The two films actually had a number of similarities and I wouldn't really describe Sunshine Cleaning as a chick flick or Rudo y Cursi as a lads' film. Perhaps this is partly due to the marketing. "Hey, come see this quirky, new indie film from the makers of another awesome indie film with sunshine in the title" (coincidentally, the little girl from Little Miss Sunshine is now a teenager and appearing alongside Cameron Diaz in My Sister's Keeper)," cry the posters for Sunshine Cleaning.
Rudo y Cursi isn't exactly another Y Tu Mama Tambien (of which I've still only seen the first half--this was long enough for me to determine that Alfonso Cuaron's new film is pretty different) but it definitely isn't targetting the, "wah-hey! Footie! C'mon, lads, it'll be great!" market either; indeed, the poster shows no trace of football, fast cars, fast women or gambling but rather just two guys--brothers--on an arty-looking beach with the tagline, "life is a coin toss." The Sunshine Cleaning poster has a different take on life in its tagline -- "life's a messy business" -- and shows two girls--sisters--carrying the film's title across some "crime scene; do not cross" tape.
And each film is really about the relationship between the two siblings it depicts and how different the siblings are. The two leads in each film do a good job. Amy Adams plays a former cheerleading captain/prom queen whose football captain boyfriend married someone else (although they are still having an affair). She is envious of her former school chums who are all married and living in McMansions with great jobs while she works as a maid, cleaning their houses, while raising her young son and trying to get herself through real estate school. After a hint from her toxic boyfriend (who could do with some industrial-strength cleaning himself), who is a cop, she and her slacker younger sister (Emily Blunt) start up their own company where they clean up after crime scenes ("removal of biohazard waste," as Adams's character puts it later). Their mother is absent and this obviously affected the sisters and their relationship with each other a great deal, with Adams's character often mothering her younger sister (and no, the film does not use the line, "you're not my mom").

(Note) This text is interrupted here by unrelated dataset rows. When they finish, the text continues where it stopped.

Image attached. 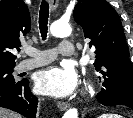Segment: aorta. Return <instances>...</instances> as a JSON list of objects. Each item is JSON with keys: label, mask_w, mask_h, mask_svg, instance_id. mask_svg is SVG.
<instances>
[{"label": "aorta", "mask_w": 133, "mask_h": 118, "mask_svg": "<svg viewBox=\"0 0 133 118\" xmlns=\"http://www.w3.org/2000/svg\"><path fill=\"white\" fill-rule=\"evenodd\" d=\"M50 32L55 37H68L70 36L72 29L69 24L63 22H54L50 27ZM63 118H78V111L75 108L67 110Z\"/></svg>", "instance_id": "762f6f07"}]
</instances>
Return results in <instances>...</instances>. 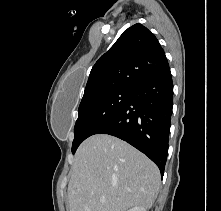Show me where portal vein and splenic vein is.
Segmentation results:
<instances>
[{
    "mask_svg": "<svg viewBox=\"0 0 221 211\" xmlns=\"http://www.w3.org/2000/svg\"><path fill=\"white\" fill-rule=\"evenodd\" d=\"M105 201H106L105 198H101V199H100V202H101V203H104Z\"/></svg>",
    "mask_w": 221,
    "mask_h": 211,
    "instance_id": "18ae733b",
    "label": "portal vein and splenic vein"
}]
</instances>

Diego Luna and Gael Gorgeous Bernal, meanwhile, play the eponymous Rudo (rude/rough) and Cursi (sentimental/twee), two brothers working on a banana plantation in the Mexican countryside with their extended family until they get scouted by some dodgy talent scout from Mexico City and recruited into two big (fictional) Mexican football teams, hard-working, reliable Rudo as the goalie and attention-seeking, vain Cursi (as he is nicknamed by the press once fame sets in) as the striker. But even living in the big city, they still have their problems--Rudo quickly amasses huge gambling debts and misses his wife and children (still living back in the country), while Cursi dates a gold-digging tart and doesn't really care about his footballing success because he only wants to be a fame (the only song he sings in the film is a Spanish cover of Cheap Trick's I Want You to Want Me, which is so bad that he really oughtn't give up his day job).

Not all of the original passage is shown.